REQUIRED ACTION A
Pull out every line of the records below that contains the word "כבודה".

PASSAGE SHOWN
——————————

- Polish theatrical poster
- Directed by: Aki Kaurismäki
- Written by: Aki Kaurismäki
- Produced by: Aki Kaurismäki
- Cinematography: Heikki Ortamo
- Edited by: Timo Linnasalo
- Music by: B. Alexandrov Tipe Johnson
- Release dates: 19 March 1994 (France, Rouen Nordic Film Festival); 2 July 1994 (Finland);
- Running time: 57 min
- Countries: Finland Sweden
- Languages: English, Finnish

= Total Balalaika Show =

Total Balalaika Show is a 1994 film by director Aki Kaurismäki, featuring a concert by the Leningrad Cowboys and the Alexandrov Ensemble.

The concert took place on 12 June 1993 on Senate Square in Helsinki, Finland. The event drew a crowd of approximately 70,000 people.

The concert featured an eclectic mix of Western rock and Russian folk music, and folk dancers performing to rock songs.

== Songs ==
The "rockumentary" features 13 songs from the concert:

- Finlandia
- Let's Work Together
- The Volga Boatmen's Song
- Happy Together
- Delilah
- Knockin' on Heaven's Door
- Oh, Field
- Kalinka
- Gimme All Your Lovin'
- Jewelry Box
- Sweet Home Alabama
- Dark Eyes
- Those Were The Days

== DVD release ==
The film is available on three DVD releases. The first, released by Sandrew Metronome in 2004, is for DVD Region 2. The second, released by Facets, is for all regions. The third is by The Criterion Collection in an Eclipse box set with the two original films.

== Soundtrack album ==

Total Balalaika Show – Helsinki Concert is a 1993 live concert album by the Leningrad Cowboys and the Alexandrov Ensemble. It was recorded at Senate Square, Helsinki on 12 June 1993. This concert was also documented on film by Aki Kaurismäki.

==Track listing==
The album of the concert featured more songs than in the film:

The Japanese release was only one disc and had a different cover.

——————————

MATERIAL PROVIDED
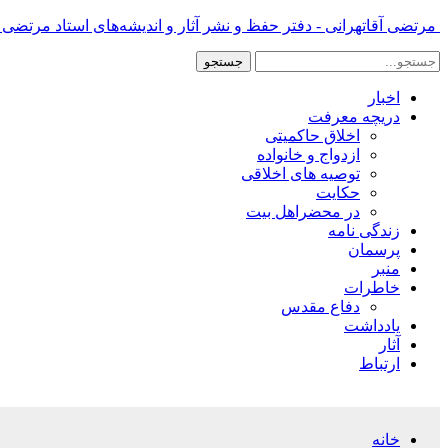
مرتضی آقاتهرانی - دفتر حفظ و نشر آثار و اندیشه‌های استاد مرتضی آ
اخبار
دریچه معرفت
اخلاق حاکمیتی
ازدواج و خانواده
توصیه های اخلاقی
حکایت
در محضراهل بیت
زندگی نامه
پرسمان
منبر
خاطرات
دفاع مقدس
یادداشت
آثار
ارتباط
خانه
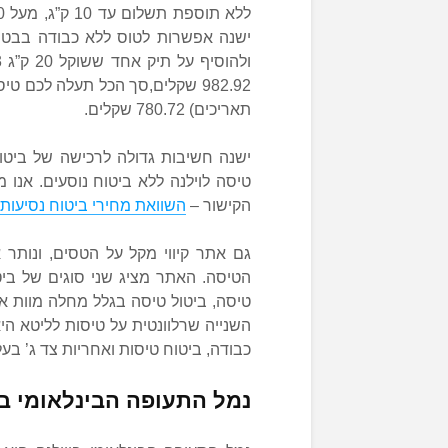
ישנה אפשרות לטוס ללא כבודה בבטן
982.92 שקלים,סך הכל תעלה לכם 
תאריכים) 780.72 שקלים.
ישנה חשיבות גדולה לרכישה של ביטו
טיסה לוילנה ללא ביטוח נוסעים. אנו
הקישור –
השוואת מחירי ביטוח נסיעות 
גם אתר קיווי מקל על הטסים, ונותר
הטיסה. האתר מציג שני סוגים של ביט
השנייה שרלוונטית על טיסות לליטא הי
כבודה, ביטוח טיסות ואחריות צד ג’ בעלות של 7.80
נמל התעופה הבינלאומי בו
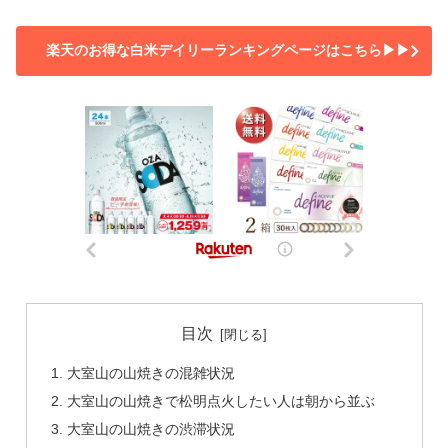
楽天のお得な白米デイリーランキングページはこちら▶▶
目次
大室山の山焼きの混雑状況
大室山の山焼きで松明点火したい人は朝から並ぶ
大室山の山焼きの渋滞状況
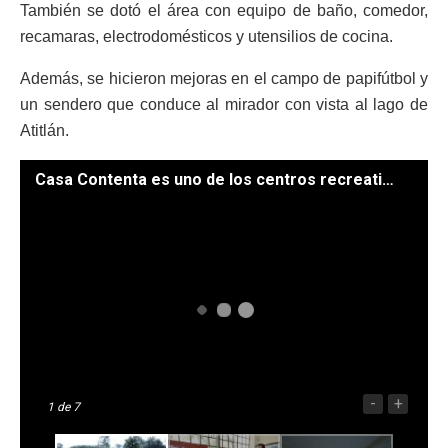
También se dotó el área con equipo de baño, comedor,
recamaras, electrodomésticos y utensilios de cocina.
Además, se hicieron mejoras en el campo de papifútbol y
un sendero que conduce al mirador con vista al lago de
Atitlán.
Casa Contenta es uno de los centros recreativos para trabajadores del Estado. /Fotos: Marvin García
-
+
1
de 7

——————————

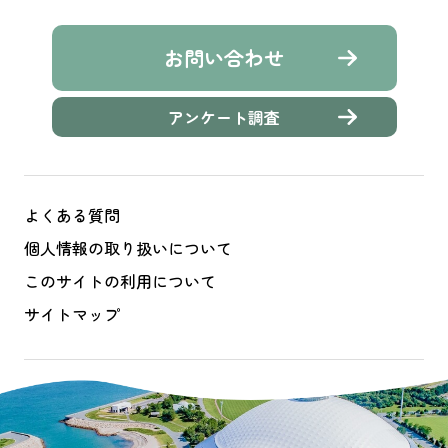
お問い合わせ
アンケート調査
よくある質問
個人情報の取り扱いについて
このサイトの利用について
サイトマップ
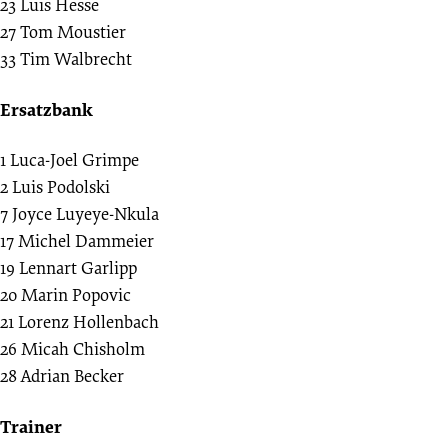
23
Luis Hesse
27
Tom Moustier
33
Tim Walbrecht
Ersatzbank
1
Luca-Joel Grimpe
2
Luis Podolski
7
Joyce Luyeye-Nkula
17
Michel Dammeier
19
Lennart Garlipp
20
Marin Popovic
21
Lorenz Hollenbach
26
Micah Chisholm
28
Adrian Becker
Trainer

——————————

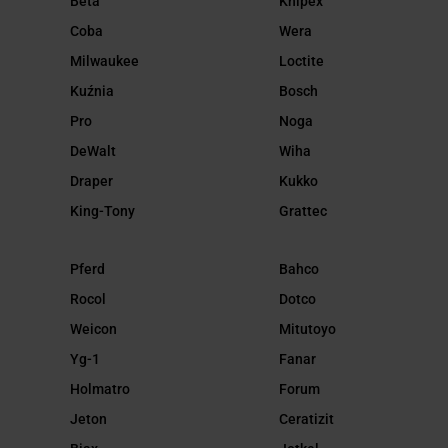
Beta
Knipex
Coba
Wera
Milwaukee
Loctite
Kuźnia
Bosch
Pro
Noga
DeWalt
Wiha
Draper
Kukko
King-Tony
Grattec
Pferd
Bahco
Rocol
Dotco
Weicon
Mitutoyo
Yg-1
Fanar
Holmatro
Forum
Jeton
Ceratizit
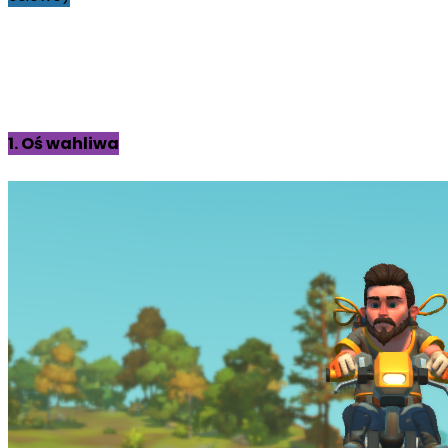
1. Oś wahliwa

——————————

REQUIRED ACTION B
Write out the part of the Total Balalaika Show article above that opens with the words containing "Total Balalaika Show –" and closes with "by Aki Kaurismäki.".

REPLY A
ישנה אפשרות לטוס ללא כבודה בבטן
כבודה, ביטוח טיסות ואחריות צד ג’ בעלות של 7.80

REPLY B
Total Balalaika Show – Helsinki Concert is a 1993 live concert album by the Leningrad Cowboys and the Alexandrov Ensemble. It was recorded at Senate Square, Helsinki on 12 June 1993. This concert was also documented on film by Aki Kaurismäki.